Hand of Hope’s property, if rezoned, would be the only commercial operation on Woodsdale, she noted.
“This coordinated approach would produce a more efficient use of the land,” Crowder said. “In contrast, this lot by lot piecemeal non-residential development will produce small scale offices on small lots.”
Ed Bell, who lives on Woodsdale, said he supported Hand of Hope’s request in part because its office would be “a relatively low-traffic operation.”
Others in the audience applauded the council’s move.
“The Raleigh City Council stood up for women in our city,” said Leigh Sanders, who lives in west Raleigh. “Patients at (the clinic) will be safer from harassment.”
Violence against abortion providers in America is escalating, said Calla Hales, a spokeswoman for Preferred Women’s Health Center. She breathed a sigh of relief.
“There are people being targeted, myself included, who have dealt with violence within the past year,” Hales said. “I really don’t want that to spill over into the surrounding community, our patients or my staff.”
The public property in front of the center has for years been a site where pro- and anti-abortion rights groups have held demonstrations. Twenty-six groups acquired protest permits for that part of Jones Franklin Road in 2015.
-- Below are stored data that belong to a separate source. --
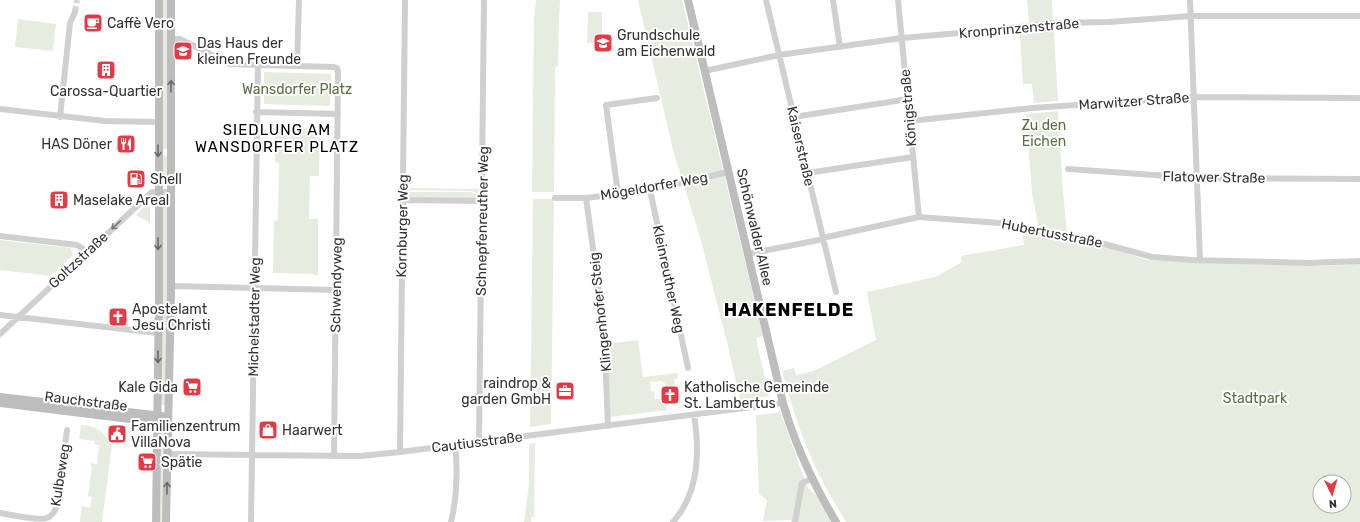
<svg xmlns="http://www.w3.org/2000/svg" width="1360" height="522" font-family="Rubik,sans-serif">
  <rect width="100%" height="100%" fill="#fff"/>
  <path fill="#e6ecdf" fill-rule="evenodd" d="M162,0H168V148L163,149Z
    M536,0H560L559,19L558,66L555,67L554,192H532L534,19Z
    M638,0H682L763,336L756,338L769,396L740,400L727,342L700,237L673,150Z
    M1027,0H1052L1053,21L1029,23Z
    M588,12H602V43H587Z
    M18,19L56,24L53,51L15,47Z
    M1052,27V32H1054L1058,101L1034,103L1032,84H1023L1020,35L1029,34V28Z
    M264,72L331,74L330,106L264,104Z
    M1058,111L1063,192L1067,232L1046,228L1039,229L1032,193L1026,114Z
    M275,128L320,129L319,176H310L309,219H318V275H314V274L273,273L274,221L278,220V218L279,163L275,162Z
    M162,155L168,156L167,184H163Z
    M406,188L478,189V193L471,191L411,190L406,192Z
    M411,192H470L476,194L478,196L471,199L408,198L405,194Z
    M533,199H553L554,202L551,424L530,427Z
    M147,204L150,205V224C146,218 140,219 136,215Z
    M162,205H168L167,324H162Z
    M1022,232L1074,239L1106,246L1146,260L1197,263L1323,266L1360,263V522H846C837,507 828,492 820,476C803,443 792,407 782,371L794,368L796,375L814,371L876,340L867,292L935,277L962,262L961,256L1024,245ZM1320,482H1344V506H1320Z
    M0,240L71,248L73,255L51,276L0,270Z
    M162,327H167L166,405H160Z
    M638,340L643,377L678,373L677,379H674L675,389L665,390V383H663V381L650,382L651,391H654L655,399H665L667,410L610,417L607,344Z
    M780,411L805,481L808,488L816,495L831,522H791V520L763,521L767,500L759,494L756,415L777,413Z
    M81,425C98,426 103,432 112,445L102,522H80L82,506L90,508L92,497L88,496L92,467L91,466V463L97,464L99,445L94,444L95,441L79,439Z
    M160,433H166L164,522H159Z
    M535,443L534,517H531V522H524L529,484V444Z"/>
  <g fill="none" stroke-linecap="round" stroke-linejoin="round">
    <path stroke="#d6d6d6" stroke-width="6" stroke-dasharray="6 3" stroke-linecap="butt" d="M75,12L77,0"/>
    <path stroke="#d0d0d0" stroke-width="6" d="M766,0L836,292
      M833,0L840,47
      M898,0L919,217
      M1190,0L1200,260
      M171,39H180L230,64L258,65
      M297,66L299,0
      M704,71L779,55L902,38L982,31L1053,23L1109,22L1191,16H1360
      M0,109L105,121L158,122
      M256,112L338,114
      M60,117L70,23L75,12
      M794,117L908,99
      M910,121L1032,108L1194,97L1360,98
      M1068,169L1197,178L1360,179
      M807,173L913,157
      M650,190L688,368
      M618,194L606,105L657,98
      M555,198H586L650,190L728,172
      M586,198L604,328L608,426
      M403,200L482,201
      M0,236L77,245L82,248L87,252
      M747,254L819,240L827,237L919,217L1013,224L1028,230L1037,232L1086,239L1152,257L1192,260L1309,263L1360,261
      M171,286L336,290
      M0,315L158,333
      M0,334L152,192H171
      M479,442L484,0
      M400,452L405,0
      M168,454L360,456L400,452L783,403
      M0,513C11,515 38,521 47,518C52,516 55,511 57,506L67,430
      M251,522L258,65L334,67L337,68L338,72L334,456
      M451,522C457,497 458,471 455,445
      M673,522C699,493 700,452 694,415
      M795,522L802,483L813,478"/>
    <path stroke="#bdbdbd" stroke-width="8" d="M688,0L783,403C795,445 814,485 836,522
      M0,397L162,416
      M0,403L162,423
      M156,522L159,294V0
      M166,522L171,293V0"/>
  </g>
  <defs><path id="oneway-shaft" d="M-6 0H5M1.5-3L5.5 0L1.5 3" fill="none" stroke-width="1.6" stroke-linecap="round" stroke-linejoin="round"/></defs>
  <g stroke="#6a6a6a">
    <use href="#oneway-shaft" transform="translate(171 86) rotate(-90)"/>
    <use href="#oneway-shaft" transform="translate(158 151) rotate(89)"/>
    <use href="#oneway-shaft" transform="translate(158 244) rotate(90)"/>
    <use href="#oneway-shaft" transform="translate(158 357) rotate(90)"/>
    <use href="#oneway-shaft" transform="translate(167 488) rotate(-89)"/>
  </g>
  <use stroke="#7a7a7a" href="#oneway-shaft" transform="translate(116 225) rotate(137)"/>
  <defs>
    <symbol id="cafe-square" viewBox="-11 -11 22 22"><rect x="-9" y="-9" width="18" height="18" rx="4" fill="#e63946" stroke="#fff"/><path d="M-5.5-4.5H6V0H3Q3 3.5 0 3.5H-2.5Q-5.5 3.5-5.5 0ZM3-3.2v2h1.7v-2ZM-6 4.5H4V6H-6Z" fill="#fff"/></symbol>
    <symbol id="school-square" viewBox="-11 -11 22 22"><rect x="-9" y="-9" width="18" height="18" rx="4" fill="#e63946" stroke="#fff"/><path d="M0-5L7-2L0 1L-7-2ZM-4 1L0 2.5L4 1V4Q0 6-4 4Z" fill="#fff"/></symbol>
    <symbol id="building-square" viewBox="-11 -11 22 22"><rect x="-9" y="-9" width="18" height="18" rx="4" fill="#e63946" stroke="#fff"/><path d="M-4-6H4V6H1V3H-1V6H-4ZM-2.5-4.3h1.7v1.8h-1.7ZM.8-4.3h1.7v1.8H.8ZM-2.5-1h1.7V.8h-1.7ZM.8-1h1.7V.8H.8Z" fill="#fff"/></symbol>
    <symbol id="restaurant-square" viewBox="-11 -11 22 22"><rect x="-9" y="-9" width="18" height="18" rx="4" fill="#e63946" stroke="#fff"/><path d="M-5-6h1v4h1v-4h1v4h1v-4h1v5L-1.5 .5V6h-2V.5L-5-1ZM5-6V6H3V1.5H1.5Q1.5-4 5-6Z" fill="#fff"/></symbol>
    <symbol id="fuel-square" viewBox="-11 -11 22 22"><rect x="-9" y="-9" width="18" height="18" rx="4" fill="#e63946" stroke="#fff"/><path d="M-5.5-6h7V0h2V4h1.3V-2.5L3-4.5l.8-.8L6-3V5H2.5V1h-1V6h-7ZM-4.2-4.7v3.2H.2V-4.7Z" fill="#fff"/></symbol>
    <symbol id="church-square" viewBox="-11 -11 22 22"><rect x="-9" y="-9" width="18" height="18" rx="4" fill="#e63946" stroke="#fff"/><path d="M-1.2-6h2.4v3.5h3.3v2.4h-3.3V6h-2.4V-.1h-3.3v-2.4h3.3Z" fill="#fff"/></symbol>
    <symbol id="supermarket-square" viewBox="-11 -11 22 22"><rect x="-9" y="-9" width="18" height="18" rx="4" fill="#e63946" stroke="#fff"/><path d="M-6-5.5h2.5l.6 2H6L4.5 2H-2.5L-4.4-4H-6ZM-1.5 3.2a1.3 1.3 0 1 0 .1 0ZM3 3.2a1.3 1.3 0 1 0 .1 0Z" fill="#fff"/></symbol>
    <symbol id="office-square" viewBox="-11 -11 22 22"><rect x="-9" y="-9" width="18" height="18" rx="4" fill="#e63946" stroke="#fff"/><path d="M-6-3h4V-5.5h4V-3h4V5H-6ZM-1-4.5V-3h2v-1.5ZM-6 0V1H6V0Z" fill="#fff"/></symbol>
    <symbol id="shop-square" viewBox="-11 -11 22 22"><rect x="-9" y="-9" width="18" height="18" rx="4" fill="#e63946" stroke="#fff"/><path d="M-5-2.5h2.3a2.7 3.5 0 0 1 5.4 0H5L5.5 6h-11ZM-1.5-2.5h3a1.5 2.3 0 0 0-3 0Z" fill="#fff"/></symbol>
    <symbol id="civic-square" viewBox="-11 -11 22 22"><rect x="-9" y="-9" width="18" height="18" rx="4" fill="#e63946" stroke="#fff"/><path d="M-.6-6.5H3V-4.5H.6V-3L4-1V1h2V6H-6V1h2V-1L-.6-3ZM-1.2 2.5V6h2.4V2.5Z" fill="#fff"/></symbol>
  </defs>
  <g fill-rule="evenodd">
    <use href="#cafe-square" x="82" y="12" width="22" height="22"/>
    <use href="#school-square" x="592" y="32" width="22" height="22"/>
    <use href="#school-square" x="172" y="40" width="22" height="22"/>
    <use href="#building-square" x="95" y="59" width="22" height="22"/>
    <use href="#restaurant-square" x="115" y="133" width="22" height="22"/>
    <use href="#fuel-square" x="125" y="168" width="22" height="22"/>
    <use href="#building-square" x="48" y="189" width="22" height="22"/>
    <use href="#church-square" x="107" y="306" width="22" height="22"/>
    <use href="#supermarket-square" x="181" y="376" width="22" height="22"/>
    <use href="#office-square" x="554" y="380" width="22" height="22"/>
    <use href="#church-square" x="659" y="384" width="22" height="22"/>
    <use href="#shop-square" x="257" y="419" width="22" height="22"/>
    <use href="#civic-square" x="106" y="423" width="22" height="22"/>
    <use href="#supermarket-square" x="136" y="451" width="22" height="22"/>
  </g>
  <g text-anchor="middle" stroke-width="4" stroke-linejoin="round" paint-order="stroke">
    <g font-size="14" fill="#333" stroke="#fff" text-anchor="start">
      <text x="107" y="28">Caffè Vero</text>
      <text x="617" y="40">Grundschule<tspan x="617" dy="16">am Eichenwald</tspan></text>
      <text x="197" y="48">Das Haus der<tspan x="197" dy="16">kleinen Freunde</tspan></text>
      <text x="106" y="96" text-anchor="middle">Carossa-Quartier</text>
      <text x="112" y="149" text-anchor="end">HAS Döner</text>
      <text x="150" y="184">Shell</text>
      <text x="73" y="205">Maselake Areal</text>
      <text x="132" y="314">Apostelamt<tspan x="132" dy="16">Jesu Christi</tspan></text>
      <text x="551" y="388" text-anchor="end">raindrop &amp;<tspan x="551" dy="16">garden GmbH</tspan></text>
      <text x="178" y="392" text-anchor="end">Kale Gida</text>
      <text x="684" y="392">Katholische Gemeinde<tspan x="684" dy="16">St. Lambertus</tspan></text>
      <text x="131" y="431">Familienzentrum<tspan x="131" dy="16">VillaNova</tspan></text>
      <text x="282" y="435">Haarwert</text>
      <text x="161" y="467">Spätie</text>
    </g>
    <g font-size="14" fill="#333" stroke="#fff">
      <text transform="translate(1019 28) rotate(-5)" y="5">Kronprinzenstraße</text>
      <text transform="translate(1134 101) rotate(-4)" y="5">Marwitzer Straße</text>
      <text transform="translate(908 108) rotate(-95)" y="5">Königstraße</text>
      <text transform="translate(801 146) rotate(77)" y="5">Kaiserstraße</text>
      <text transform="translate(1214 177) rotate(1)" y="5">Flatower Straße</text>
      <text transform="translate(654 186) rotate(-10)" y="5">Mögeldorfer Weg</text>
      <text transform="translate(482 221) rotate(-89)" y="5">Schnepfenreuther Weg</text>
      <text transform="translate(402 226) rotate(-89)" y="5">Kornburger Weg</text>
      <text transform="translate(755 227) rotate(77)" y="5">Schönwalder Allee</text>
      <text transform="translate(1052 233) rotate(11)" y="5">Hubertusstraße</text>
      <text transform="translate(78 260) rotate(-43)" y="5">Goltzstraße</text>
      <text transform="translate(669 279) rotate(78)" y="5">Kleinreuther Weg</text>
      <text transform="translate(336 285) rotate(-89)" y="5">Schwendyweg</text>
      <text transform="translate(600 312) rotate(-96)" y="5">Klingenhofer Steig</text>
      <text transform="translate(254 317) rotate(-89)" y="5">Michelstadter Weg</text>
      <text transform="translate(86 401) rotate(7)" y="5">Rauchstraße</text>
      <text transform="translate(477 442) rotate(-7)" y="5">Cautiusstraße</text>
      <text transform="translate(60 475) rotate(-81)" y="5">Kulbeweg</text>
    </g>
    <g font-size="14" fill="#56703f" stroke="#fff">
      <text x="297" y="94">Wansdorfer Platz</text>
      <text x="1044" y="130">Zu den<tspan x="1044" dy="16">Eichen</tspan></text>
      <text x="1255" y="403">Stadtpark</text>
    </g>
    <g font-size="15" letter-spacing="1" fill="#000" stroke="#fff">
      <text x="277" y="135">SIEDLUNG AM<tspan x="277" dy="17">WANSDORFER PLATZ</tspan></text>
    </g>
    <g font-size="18" font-weight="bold" letter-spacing="1" fill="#000" stroke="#fff">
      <text x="789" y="316">HAKENFELDE</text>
    </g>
  </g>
  <g transform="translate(1332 494) rotate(175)"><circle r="19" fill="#ffffff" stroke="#adadad"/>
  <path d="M0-3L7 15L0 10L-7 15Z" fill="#e63946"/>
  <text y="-6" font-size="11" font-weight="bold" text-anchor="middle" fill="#333333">N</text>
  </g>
</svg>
Tonya Baker Nelson, Hand of Hope’s executive director, says her group doesn’t participate in the protests and won’t allow protestors on its property. And none of Hand of Hope’s 23 staff members were listed on the protest permits, according to a News & Observer review of city records.
So Nelson was shocked by the council’s decision. Her group is considering legal recourse, she said.
“From all our research, it looked like our request fit right into the UDO (Raleigh’s development guidelines) and we were following all the rules laid out for us, step-by-step,” Nelson said.